Meteotsunami events across the globe. NOAA
Atmospheric pressure plays the biggest role when it comes to meteotsunami formation. As storms cross Lake Michigan, their lower pressure and strong winds can generate a wave or waves. Meteotsunami waves hit faster than seiches, and the period between waves can be as short as two minutes. They can both be dangerous in their own respective ways. 
Past historic meteotsunami events and their frequency by month.
Let's focus on meteotsunamis. They occur across the globe, including the Great Lakes. In fact, the Great Lakes region has seen more meteotsunamis responsible for deaths, injuries or damage than any other part of the world! And, believe it or not, part of Lake Michigan is deemed a "hotspot" for them. 

"Southern Lake Michigan and Southern Lake Erie seem to be the hotspots for meteotsunami activity," Anderson says. He went on to say that "most meteotsunamis, historically, have happened in the late spring and early summer...peaking in May, starting in April and ending in late June, maybe early July." 

Meteotsunami occurrences on the Great Lakes based on what type of storm or system moves through. Bechle, A. J. et al. Meteotsunamis in the Laurentian Great Lakes. Sci. Rep. 6, 37832; doi: 10.1038/srep37832 (2016)
The reasoning behind meteotsunamis peaking in the April to July period is simple: that's when we see the most convective activity in the Great Lakes region. In other words, it's the period when we see the most thunderstorms and even severe thunderstorms. Lake Michigan specifically sees meteotsunamis develop due to all types of thunderstorms and even systems:

Storms: complexes, lines of storms, clusters of storms, bow echoes

Systems: strong cold fronts, strong low pressure cyclones

An example of a deadly meteotsunami in Grand Haven, Michigan.
As mentioned earlier, not every meteotsunami is large. Some are barely even picked up by buoys in the lakes. Occasionally, though, we get ones that can prove to be very dangerous with heights upwards of 10 feet, if not larger. 

"That's certainly enough to be dangerous," Anderson says. "I'll also mention that even a relatively short wave, maybe one that's only a foot tall, [can be dangerous]. Imagine that these meteotsunamis are about a kilometer long. A foot of water [tall] by a kilometer [long] is a lot of water to move in and out over, say, 20 minutes. And that's when it can be really dangerous." 

Several incidents have been documented in the Great Lakes of meteotsunamis that have caused extensive damage, injured someone or killed someone. One example is the Grand Haven meteotsunami of 1929. A storm passed early in the day, producing two waves after the storm passed. The waves were nearly 20 feet tall, and swept swimmers off the pier and beaches seemingly out of nowhere. In the end, 10 people lost their lives. 

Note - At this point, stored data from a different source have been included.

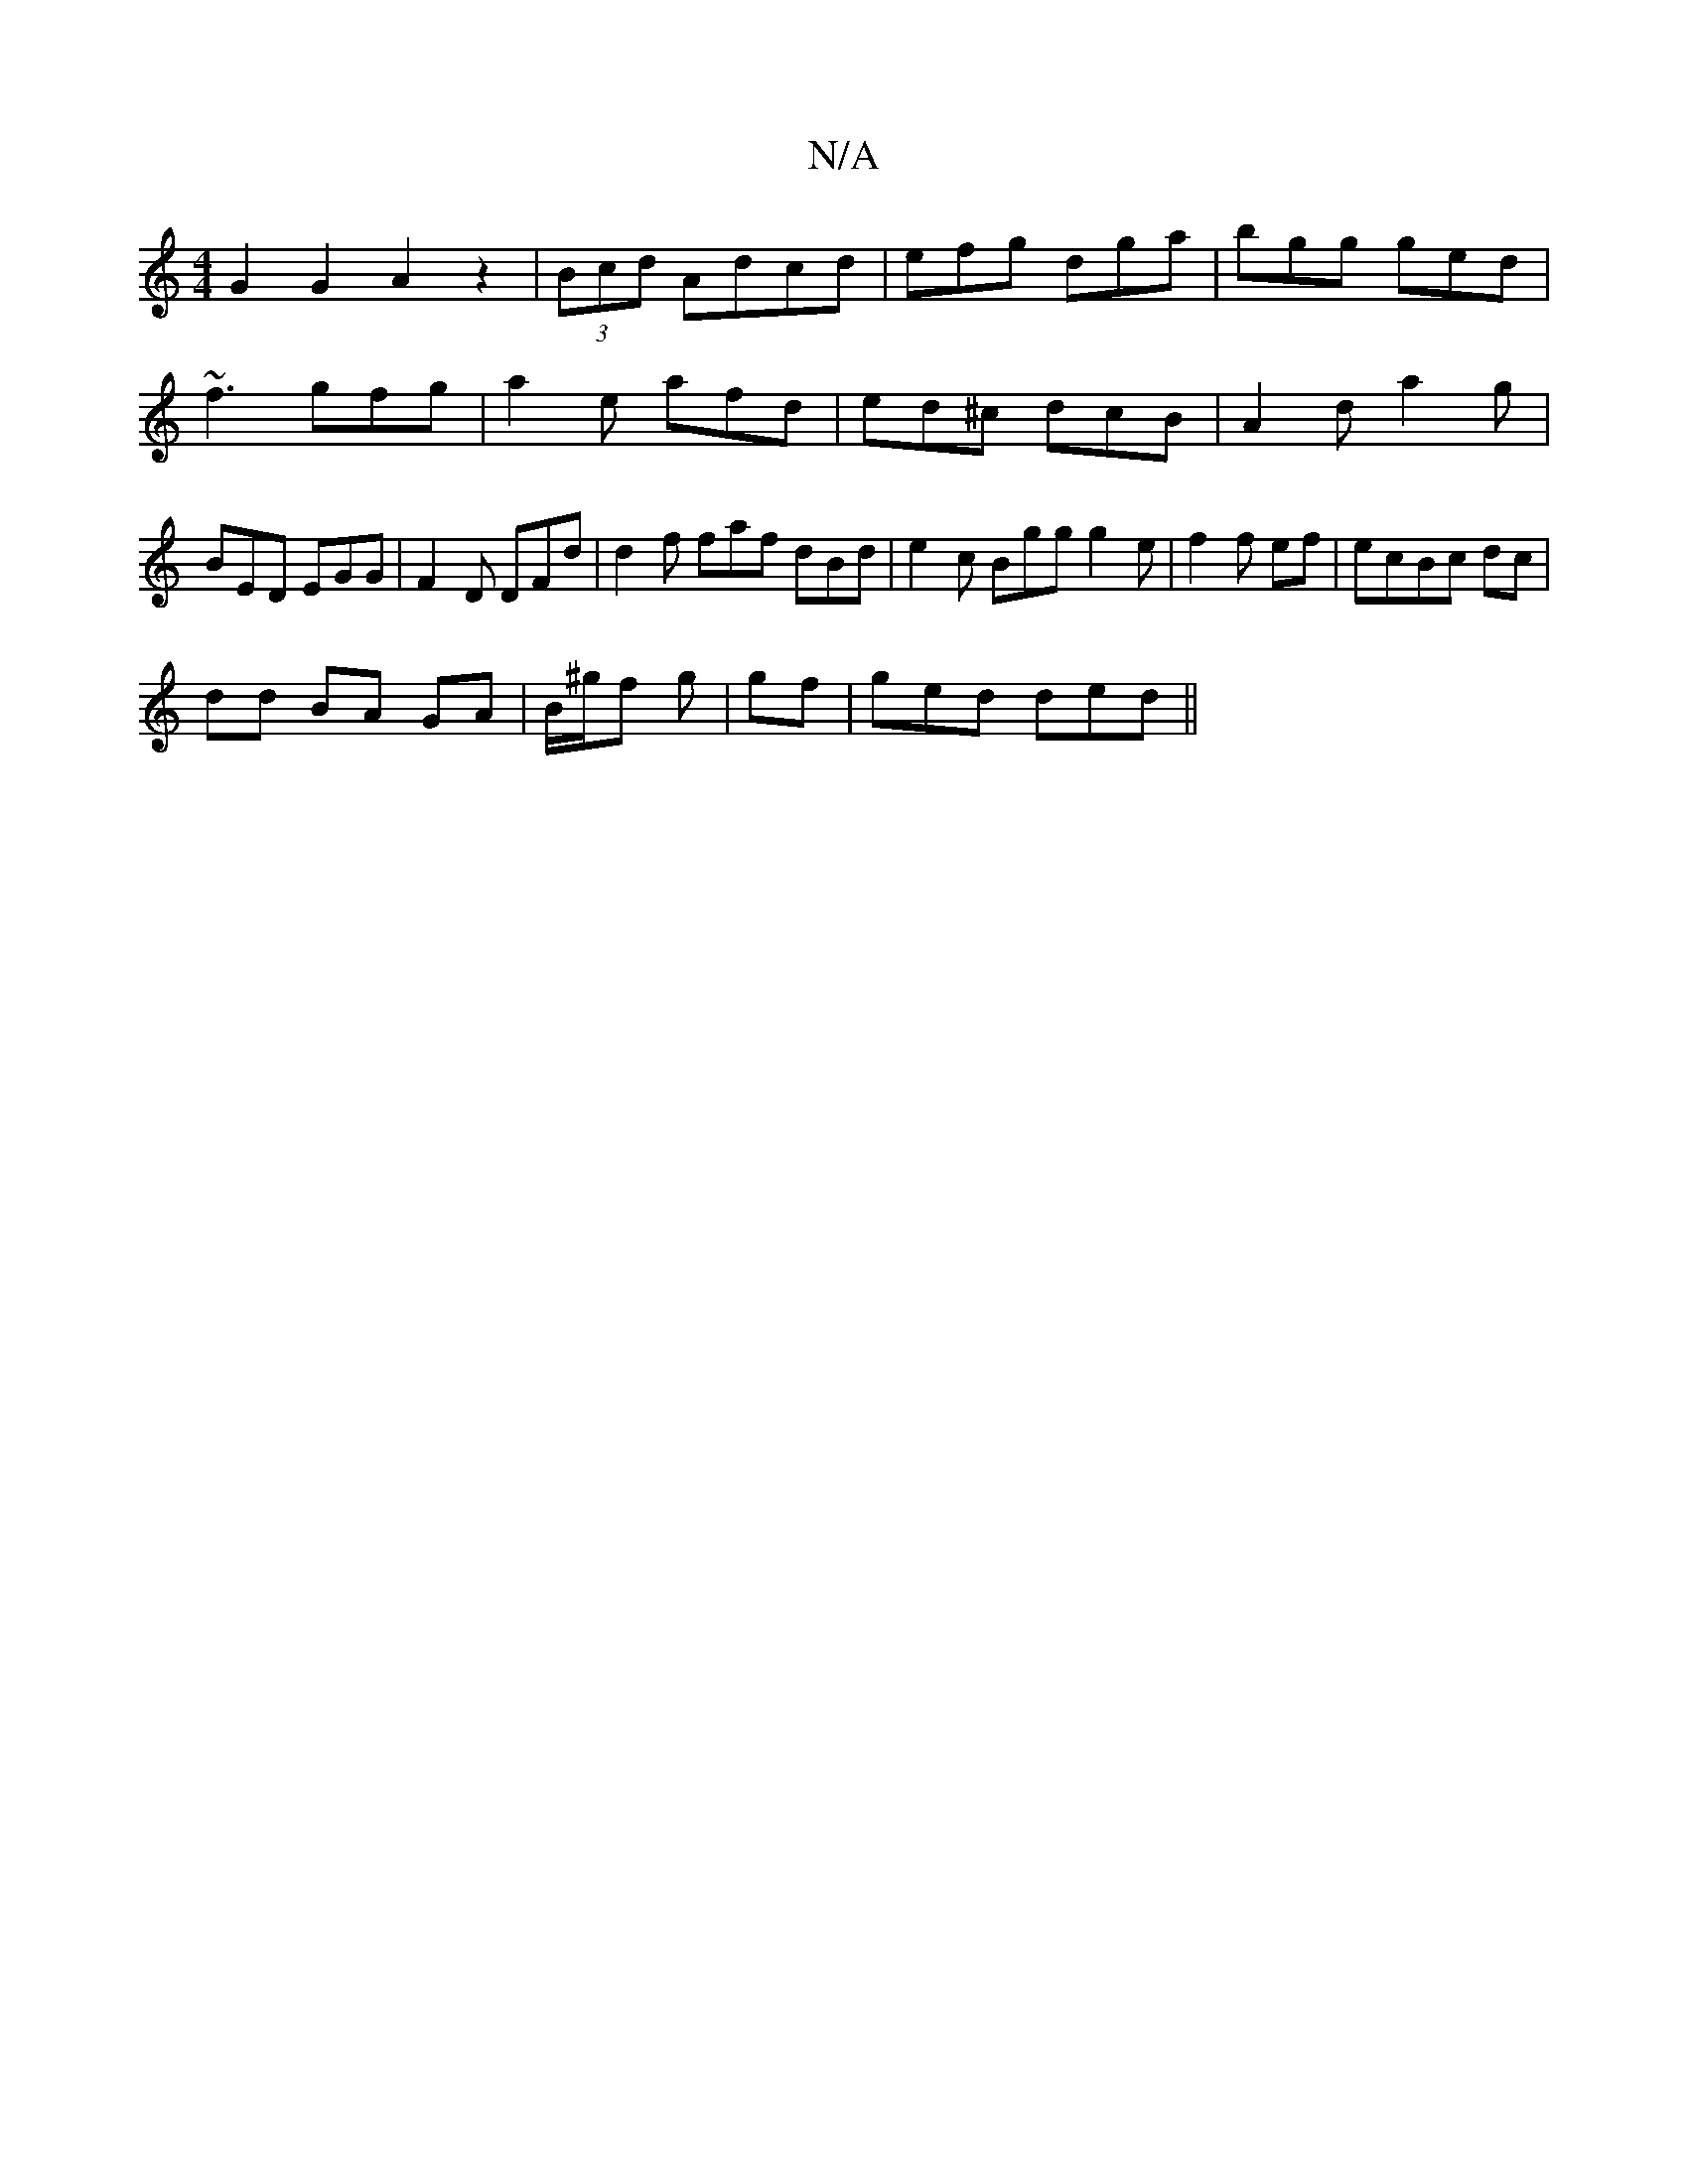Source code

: X:1
T:N/A
M:4/4
R:N/A
K:Cmajor
 G2 G2 A2 z2 | (3Bcd Adcd | efg dga | bgg ged |
~f3 gfg | a2 e afd | ed^c dcB | A2 d a2 g | BED EGG | F2D DFd | d2 f faf dBd | e2c Bgg g2 e | f2 f ef | ecBc dc |
dd BA GA| B/^g/f g | gf | ged ded ||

In 1954, a 10-foot wave hit Chicago and wound up killing seven fishermen. Closer to home, seven people drowned due to what is referred to as a moderate meteotsunami that struck Sawyer, Michigan, in 2003. These types of events don't happen every year, but they can occur at any given moment if the meteorological conditions are just right. When asked about any sort of preparation for meteotsunamis, Anderson says there's not much you can do aside from being cognizant of your surroundings on a windy or stormy day. Even after a storm passes, it's important to be careful because the wave(s) generated by the storm could lag well behind the storm itself. Despite all of this, he went on to say that meteotsunamis are not a reason to avoid visiting or living along the Great Lakes. 

And, while they may be difficult to accurately predict at this juncture, Anderson says that in the next few years, NOAA should have the ability to issue something along the lines of a "meteotsunami watch" if conditions seem supportive of meteotsunami development. He says it would be similar to tornado watches in the sense that they would be issued hours or even a day ahead of time depending on the situation.